Located eighty miles north of Portland is the Town of Farmington, the seat of Franklin County, which was founded in 1776. Veterans of the American Revolution seeking to escape the economic hardships of coastal towns like Portland and Boston were lured by the fertile land along western Maine’s Sandy River. Rich in hardwood and softwood forests, with good alluvial soil, Farmington became a bustling hub for lumber and agriculture, including livestock and the production of corn, grain, and hay. In 1840 the Maine State Legislature granted the Franklin County Agricultural Society a charter for the purpose of creating a fair, which has been held annually ever since.

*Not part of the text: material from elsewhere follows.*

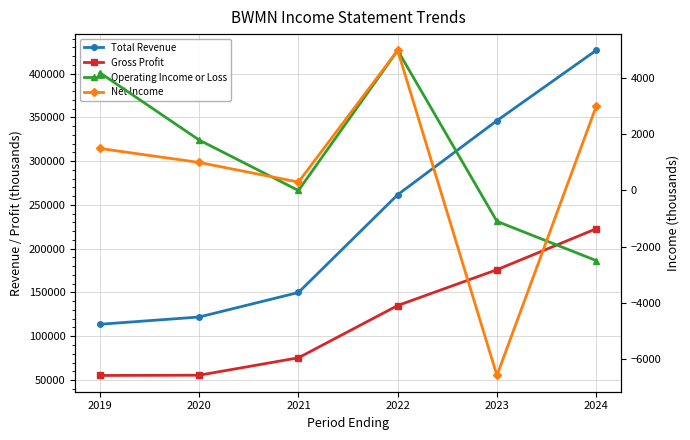

Reading left to right, what are all the values shown in this chart?

Total Revenue: 2019=113700	2020=122000	2021=150000	2022=261700	2023=346300	2024=426600
Gross Profit: 2019=55200	2020=55500	2021=75400	2022=135100	2023=176000	2024=222800
Operating Income or Loss: 2019=4200	2020=1800	2021=0	2022=5000	2023=-1100	2024=-2500
Net Income: 2019=1500	2020=1000	2021=300	2022=5000	2023=-6600	2024=3000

The Agricultural Society’s first fair was held in the “Center Village” and featured a cattle show. Eighteen years later the three-day fair moved to Norton Flats, a twenty-acre rented site located a mile outside Farmington. By 1859 horse racing had been included in the fair program in addition to livestock showing, cooking exhibits, and displays of farming equipment. When the North Flats lease expired in 1878, the Society purchased an eighteen-acre tract on High Street and built exhibit halls and a covered grandstand for horse racing, which remains there today. Subesequent additions to the fairgrounds include a parking lot (1921) and a car barn (1970).
In the second half of the nineteenth century, farm abandonment plagued Franklin County along with the rest of New England. However, as the County Seat and home of both a normal school (now the University of Maine at Farmington) and the County Fair, the Town of Farmington thrived. Today the fairgrounds are over twenty acres and contain over thirty-eight buildings or event sites including the half-mile horse track that also hosts truck pulls and demolition derbies. Nearby is the racehorse barn and a pari-mutuel betting building. As in the past there are sheep and hog barns, draft horse barns, horse show rings, and cattle and poultry sheds. There is also a blacksmith shop, the Little Red Schoolhouse (also known as Briggs Schoolhouse), and a maple syrup house. Almost all the buildings are frame structures that are painted white (with the exception of the Little Red Schoolhouse), and apparently located on the site without any guiding plan. In addition to horseracing and livestock displays, the current six-day October fair includes a 4-H Club Show, oxen and steer pulls, baking contests, and, of course, country music.
References
Day, Clarence A. Farming in Maine: 1860–1940.Orono: University of Maine Press, 1963.
Ross, Mildred Luce, and Donald Fletcher. History of the Farmington Fair, 1840–1990.Farmington, ME: Franklin Printing, 1991.